The ball flower is a Gothic ornament common in England and in Venice. It is analogous to the dogtooth but in the form of a sphere, usually hollowed and decorated with three or four leaves or petals. Facing Works, 11.12 there is a Plate of which figure 3 shows a ball flower in the middle of a capital, and there is a similar image at Plate 14 facing Works, 11.346. There are other references at Works, 9.332, Works, 11.273, Works, 11.346, and Works, 20.213 [n/a]. Ruskin’s reference to it at Notebook M p.22 is odd. It is possible that he is remarking on the unusual form of the ball flower here. It seems equally possible that he has noticed ball flower decoration for the first time, and only later finds the term for it, and adds that later as marginal note.
See the reference from the very end of the journey at Notebook M2 p.184:
The principle of dotting all the mouldings is a bad one to begin with and must be criticised in detail but if it is to be done, better with ball flowers as at Salisbury then with curl papers.

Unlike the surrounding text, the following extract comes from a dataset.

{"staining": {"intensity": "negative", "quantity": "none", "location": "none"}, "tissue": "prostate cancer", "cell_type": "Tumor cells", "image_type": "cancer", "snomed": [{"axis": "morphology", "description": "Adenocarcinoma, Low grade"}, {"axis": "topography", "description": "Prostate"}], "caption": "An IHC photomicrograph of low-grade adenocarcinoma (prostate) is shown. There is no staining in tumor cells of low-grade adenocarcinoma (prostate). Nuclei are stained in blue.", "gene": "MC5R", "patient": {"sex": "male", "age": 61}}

At Works, 9.332 he refers, somewhat disapprovingly, to the ball flower decoration on the spires of Salisbury cathedral and St. Mary's Church, Oxford. There is a later reference to ball flowers in relation to those two buildings at Works, 20.213 [n/a]. At Works, 11.346 he refers to it as the common English ball flower.
Compare Works, 8.121, and Plate 1, Figure 3 facing Works, 8.53. It is earlier than this, and it might be taken to support the view that at that stage he was not familiar with the ball flower as a type of Gothic ornament.